Now on to the meeting! I began with the reading inventory and asked Kate about her experiences with and knowledge of reading. These are the questions and the answers she provided (you can click on the image to enlarge it):


It was great to know that she is an active reader at home, because that gives her a lot more opportunity to practice what she learns in her reading conferences.

After this, we then moved on to our first running record. In one of our readings for class, Serravallo and Goldberg explain how running records help the teacher establish "what levels students are able to read with high degrees of accuracy, fluency, and comprehension" and also helps the teacher "develop ideas about ways to work with students in conferences to figure out what skills and processes to reinforce and what to teach." (p. 37) These are both exactly what I hope to encounter in doing the running record with Kate so I can develop the best personalized conferences I can give her.
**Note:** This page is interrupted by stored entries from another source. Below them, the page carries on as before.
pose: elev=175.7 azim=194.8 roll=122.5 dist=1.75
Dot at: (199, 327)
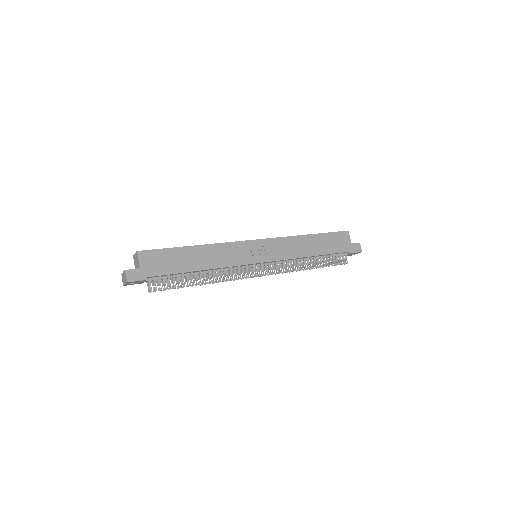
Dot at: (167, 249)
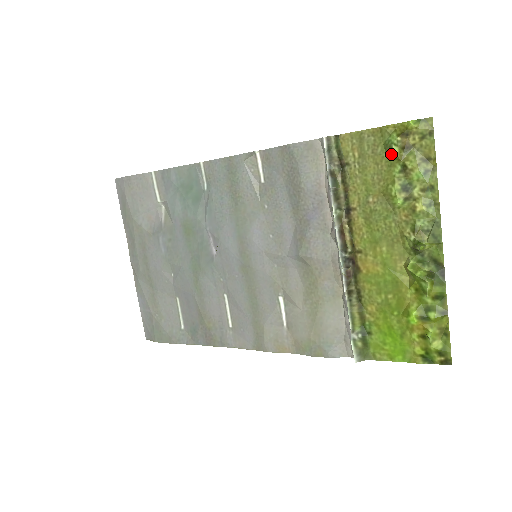
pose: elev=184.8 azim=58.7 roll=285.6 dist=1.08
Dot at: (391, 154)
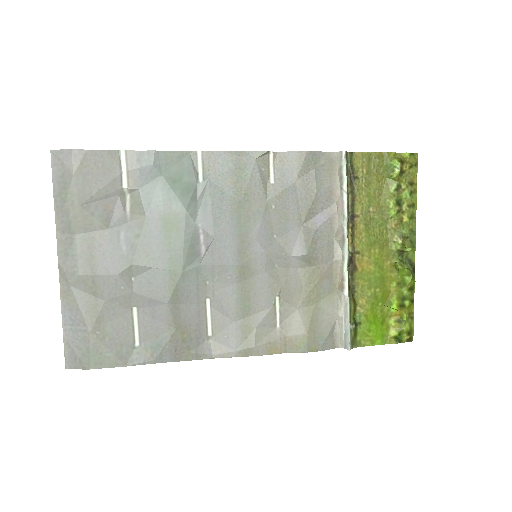
Dot at: (392, 175)
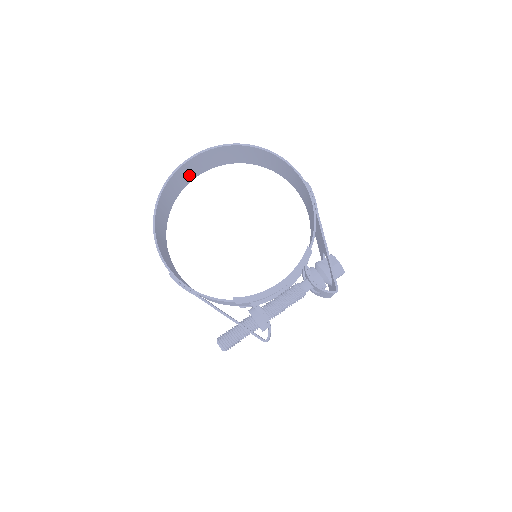
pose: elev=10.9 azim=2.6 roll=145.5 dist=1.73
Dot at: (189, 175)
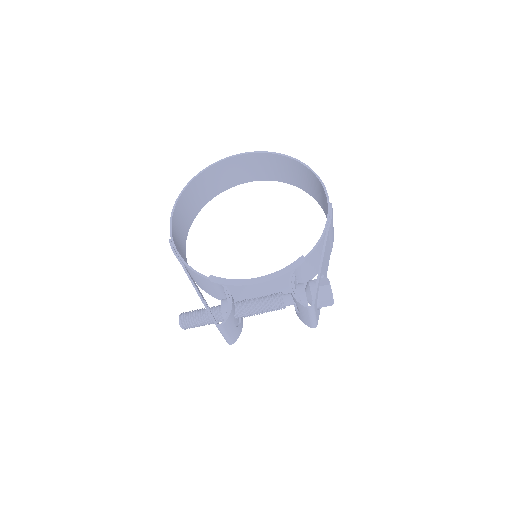
Dot at: (236, 176)
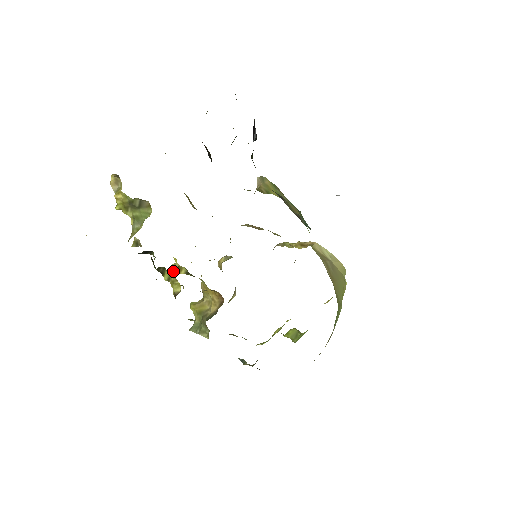
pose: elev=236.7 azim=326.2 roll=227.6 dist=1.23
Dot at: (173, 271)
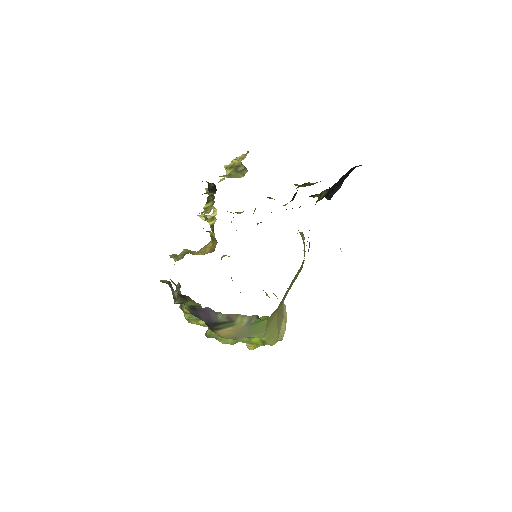
Dot at: (208, 216)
Currently her leveled reading group is reading the book The Magic Tree House: Dark Day in the Deep Sea by Mary Pope Osborne, so I just had her read from the last spot she stopped at in the book.


There were very few miscues in her reading and I was highly impressed overall with her proficiency for her age. This is the running record:

After she finished reading the section, the first question I asked was what happened in the part that she read. This was just to help me feel out how developed her comprehension is, and I was surprised when she said she could not remember what she had read.

I had her look back at the text she just read and try to pull out some of what seemed to be the key points, and she said, "They were trying to tell him that it was lunchtime, but he wouldn't listen." At that point, I tried to help guide her and asked what was discussed regarding the wardroom, so she looked back at the book and read the two sentences next to each other that included the word "wardroom" and the sentence immediately after them to answer me. To help her build off of that, we looked back to the first sentence and I asked her what they were talking about. Since she wasn't sure, I told her when certain sentences don't seem to make sense it helps to keep looking back further to make connections. She became very excited and gasped when she went back a few paragraphs and discovered why Henry had said "'Silly to think that way, I know'" (p. 51).

Even though this was only my first reading conference with my student, I learned a few very useful concepts that I will keep in mind for future reference. First and foremost, it doesn't matter how good a student's graphophonics are if they don't comprehend what they're reading. Also, a point that I already believed but was reinforced through our conference was even though a student might appear to be an amazing reader, there is always something they can improve upon, you just have to find it.